Tus pétalos pútridos y babosos en mi hocico: ¿Es esto decir “vagina”?

El odio es la más retorcida forma de amor. Odio es el anhelo de aquello que repugna. El odio es moneda corriente. Si no me odiaras también, si no me odiaras con la misma intensidad, si no supieras que el odio es amor atrofiado, que necesitas saberte amada por mí, sino fuese así, María, esta cacería sería tan infructuosa y tan corriente como cualquier otra.

Pero estás ahí, del otro lado de la pantalla, olisqueando en el viento un dejo de mi olor. Porque te preguntas, María, te preguntas que tengo yo que no tengas vos, que es tan especial en mí como para que él haya tenido las agallas de dejarte después de cuatro años. Vos que lo hacías tan cobarde.

Sos tonta María, pensás que yo tengo la respuesta, pero yo sólo tengo la misma pregunta a la inversa.

Somos una simetría terrible, somos dos zorras atadas por la cola, somos la atrofia del amor, de todo lo bueno y puro de este mundo, somos un cáncer creciendo una dentro de la otra. Somos la certeza de alguien debe morir y de que alguien debe enloquecer para que el resto siga adelante.

Y yo, María, yo soy evidencia de todos tus defectos. Soy la intrusa devenida en esposa. Soy la piel blanca que enloquece tus ojos impestañados.
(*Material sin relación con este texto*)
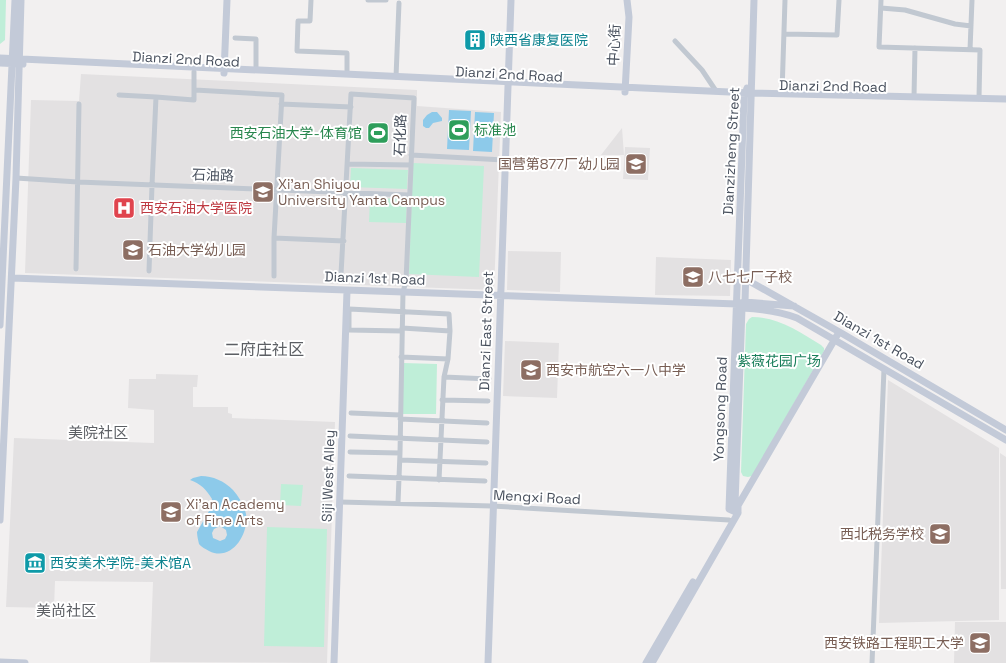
<svg xmlns="http://www.w3.org/2000/svg" width="1006" height="663" font-family="'Space Grotesk','Noto Sans SC',sans-serif">
  <style>
    .education { fill: #e3e1e2 }
    .green { fill: #bfeed8 }
    .water { fill: #8dcaea; fill-rule: evenodd }
    .lines { fill: none; stroke-linecap: round; stroke-linejoin: round }
    .street { stroke: #c1c8d1; stroke-width: 5 }
    .secondary { stroke: #c3cad8; stroke-width: 7 }
    .labels { text-anchor: middle; dominant-baseline: central; stroke-width: 4; stroke-linejoin: round; paint-order: stroke }
    .culture-label { font-size: 14px; fill: #0d838f; stroke: #fff; text-anchor: start }
    .street-label { font-size: 14px; fill: #48505d; stroke: #fff }
    .leisure-label { font-size: 14px; fill: #27864d; stroke: #fff; text-anchor: start }
    .education-label { font-size: 14px; fill: #785e54; stroke: #fff; text-anchor: start }
    .health-label { font-size: 14px; fill: #be3a42; stroke: #fff; text-anchor: start }
    .park-label { font-size: 14px; fill: #197e5a; stroke: #fff }
    .neighbourhood-label { font-size: 15px; fill: #5c5f64; stroke: #fff }
    .quarter-label { font-size: 16px; fill: #5c5f64; stroke: #fff }
  </style>
  <rect width="100%" height="100%" fill="#f2f0f0"/>
  <path class="education" d="M81,74L417,90V106L501,112L494,290L25,273L31,100L79,101Z
    M622,128L624,155H601Z
    M625,147L650,148L648,180L623,179Z
    M508,251L561,252L560,292L507,290Z
    M656,257L731,260L730,296L655,295Z
    M505,341L559,343L557,398L503,396Z
    M156,374L198,375L197,387H193V407H228V413L232,414V418L335,422L327,663L150,662L153,582L55,581L54,608L6,607L14,438L154,443V410L128,408L129,379H156Z
    M888,380L999,448V620L879,623Z
    M1000,453L1006,457V589H1001Z
    M955,622H1006V663H954Z"/>
  <path class="green" d="M0,0H6L5,40L0,44Z
    M413,163L484,166L479,277L409,274Z
    M351,168L408,170L407,189L350,187Z
    M370,198L407,199L406,223L369,222Z
    M752,317C778,317 800,332 821,345L824,348V351L752,476L748,477L743,476L741,472L746,324L749,319Z
    M403,363L437,364L436,414H402Z
    M281,484L303,485L301,506L280,505Z
    M267,527L327,529L324,647L264,646Z"/>
  <path class="water" d="M449,110L471,111L469,150L447,149Z
    M432,112H437L442,118V121L433,123L429,128H426L423,126V120L427,115Z
    M475,112L494,113L492,152L473,151Z
    M201,476C213,476 224,481 233,490C239,497 244,505 246,514C249,535 231,562 209,551C206,549 201,547 199,544C198,540 197,535 197,532L209,511L212,499C206,489 201,484 190,480L193,478ZM220,526L226,530L227,535L225,539L220,541L213,538L212,533L214,529Z"/>
  <g class="lines">
    <path class="street" d="M311,0L310,21H298L297,51L347,53V74
      M368,0H386
      M881,0L879,47L980,50L979,98
      M881,8L905,10L955,24L971,26
      M784,34L837,35L839,0
      M235,38L256,39V70
      M675,41L702,70L716,91
      M970,50L972,0
      M396,77L399,3
      M195,90L282,95L274,238V276
      M782,93L785,0
      M119,95L156,97
      M914,97L915,48
      M281,104L351,107
      M411,155L504,160
      M347,164L411,165
      M16,178L78,182L409,195
      M274,238L344,241
      M76,269L79,104
      M149,271L152,185L156,97L194,100V72
      M341,274L351,94L414,98L406,281L403,292L400,453L398,503
      M402,328L450,331
      M401,357L448,359L450,331L449,314L349,309V330L402,331
      M444,377L489,379
      M442,400L488,401
      M351,413L400,415
      M400,419L487,423
      M350,436L487,442
      M350,452L400,453
      M400,460L486,463
      M349,476L485,481
      M439,480L444,377L448,359
      M340,502L492,506L729,520L733,522
      M872,663L884,369"/>
    <path class="secondary" d="M0,58L751,93L1006,99
      M0,63L23,64
      M224,73L227,0
      M625,92L629,17L627,0
      M742,277L843,334L1006,430
      M12,278L737,304L745,302L794,306
      M742,308C762,309 779,311 797,318L1006,440
      M0,325L15,0
      M736,509L839,332
      M738,513L729,509L744,97L747,88
      M0,520L16,178L21,0
      M0,662L25,663
      M334,663L347,291
      M488,663L511,0
      M646,663L693,582
      M652,663L738,513V506L735,504L742,308L745,302L754,0"/>
  </g>
  <defs>
    <g id="building-square" transform="scale(1.15)"><rect x="-9" y="-9" width="18" height="18" rx="4" fill="#0f9aa8" stroke="#fff"/><path d="M-4-6H4V6H1V3H-1V6H-4ZM-2.5-4.3h1.7v1.8h-1.7ZM.8-4.3h1.7v1.8H.8ZM-2.5-1h1.7V.8h-1.7ZM.8-1h1.7V.8H.8Z" fill="#fff"/></g>
    <g id="stadium-square" transform="scale(1.15)"><rect x="-9" y="-9" width="18" height="18" rx="4" fill="#2e9e5b" stroke="#fff"/><path d="M0-5a6.5 5 0 1 0 0 10a6.5 5 0 1 0 0-10ZM-3.5-1.8h7v3.6h-7Z" fill="#fff"/></g>
    <g id="school-square" transform="scale(1.15)"><rect x="-9" y="-9" width="18" height="18" rx="4" fill="#8d6e63" stroke="#fff"/><path d="M0-5L7-2L0 1L-7-2ZM-4 1L0 2.5L4 1V4Q0 6-4 4Z" fill="#fff"/></g>
    <g id="university-square" transform="scale(1.15)"><rect x="-9" y="-9" width="18" height="18" rx="4" fill="#8d6e63" stroke="#fff"/><path d="M0-5L7-2L0 1L-7-2ZM-4 1L0 2.5L4 1V4Q0 6-4 4Z" fill="#fff"/></g>
    <g id="hospital-square" transform="scale(1.15)"><rect x="-9" y="-9" width="18" height="18" rx="4" fill="#e0444e" stroke="#fff"/><path d="M-5-5h3v3.5h4V-5h3V5h-3V1.5h-4V5h-3Z" fill="#fff"/></g>
    <g id="museum-square" transform="scale(1.15)"><rect x="-9" y="-9" width="18" height="18" rx="4" fill="#0f9aa8" stroke="#fff"/><path d="M0-6L6-3V-2H-6V-3ZM-5-1h2V3h-2ZM-1-1h2V3h-2ZM3-1h2V3H3ZM-6 4H6V6H-6Z" fill="#fff"/></g>
  </defs>
  <g fill-rule="evenodd">
    <use href="#building-square" x="475" y="40"/>
    <use href="#stadium-square" x="459" y="130"/>
    <use href="#stadium-square" x="378" y="133"/>
    <use href="#school-square" x="636" y="164"/>
    <use href="#university-square" x="263" y="192"/>
    <use href="#hospital-square" x="124" y="208"/>
    <use href="#school-square" x="133" y="250"/>
    <use href="#school-square" x="693" y="277"/>
    <use href="#school-square" x="531" y="370"/>
    <use href="#university-square" x="171" y="512"/>
    <use href="#university-square" x="940" y="534"/>
    <use href="#museum-square" x="35" y="563"/>
    <use href="#university-square" x="980" y="643"/>
  </g>
  <g class="labels">
    <g class="culture-label">
      <text x="490" y="40">陕西省康复医院</text>
      <text x="50" y="563">西安美术学院-美术馆A</text>
    </g>
    <g class="street-label">
      <text transform="translate(614 45) rotate(-87)">中心街</text>
      <text transform="translate(186 59) rotate(3)">Dianzi 2nd Road</text>
      <text transform="translate(509 74) rotate(3)">Dianzi 2nd Road</text>
      <text transform="translate(833 86) rotate(1)">Dianzi 2nd Road</text>
      <text transform="translate(400 135) rotate(-88)">石化路</text>
      <text transform="translate(731 151) rotate(-87)">Dianzizheng Street</text>
      <text transform="translate(213 175) rotate(2)">石油路</text>
      <text transform="translate(375 278) rotate(2)">Dianzi 1st Road</text>
      <text transform="translate(486 331) rotate(-88)">Dianzi East Street</text>
      <text transform="translate(879 340) rotate(30)">Dianzi 1st Road</text>
      <text transform="translate(720 409) rotate(-88)">Yongsong Road</text>
      <text transform="translate(328 476) rotate(-88)">Siji West Alley</text>
      <text transform="translate(537 497) rotate(3)">Mengxi Road</text>
    </g>
    <g class="leisure-label">
      <text x="474" y="130">标准池</text>
      <text x="362" y="133" text-anchor="end">西安石油大学-体育馆</text>
    </g>
    <g class="education-label">
      <text x="620" y="164" text-anchor="end">国营第877厂幼儿园</text>
      <text x="278" y="184">Xi'an Shiyou<tspan x="278" dy="16">University Yanta Campus</tspan></text>
      <text x="148" y="250">石油大学幼儿园</text>
      <text x="708" y="277">八七七厂子校</text>
      <text x="546" y="370">西安市航空六一八中学</text>
      <text x="186" y="504">Xi'an Academy<tspan x="186" dy="16">of Fine Arts</tspan></text>
      <text x="924" y="534" text-anchor="end">西北税务学校</text>
      <text x="964" y="643" text-anchor="end">西安铁路工程职工大学</text>
    </g>
    <g class="health-label">
      <text x="140" y="208">西安石油大学医院</text>
    </g>
    <g class="park-label">
      <text x="779" y="361">紫薇花园广场</text>
    </g>
    <g class="neighbourhood-label">
      <text x="98" y="432">美院社区</text>
      <text x="66" y="610">美尚社区</text>
    </g>
    <g class="quarter-label">
      <text x="264" y="349">二府庄社区</text>
    </g>
  </g>
</svg>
Soy tu profecía autocumplida. Soy todas las cartas donde escribiste mi nombre y mi nombre era tu miedo.

Es más consolador convencerse de que Wen no ama, de que yo no amo, de que el mundo es una mentira y que vos fuiste lo único verdadero en él.

Puede que no tenga la respuesta a tu pregunta, pero  lo que sí puedo decirte, María querida corderito de dios, es que a los dieciséis yo me pasaba el día ingenuamente sentada sobre la pierna de Wen con el uniforme del colegio y las piernas bien abiertas y por la noche, mientras vos dormías a su lado, Wen se masturbaba en silencio con un dejo de mi tibieza.

Mi tibieza.

Mía, tibieza mía.

Esto es decir también mío, María, mío desde siempre.

Te lo cuento, María, porque sé que en esta vida, los hombres olvidan, las niñas no.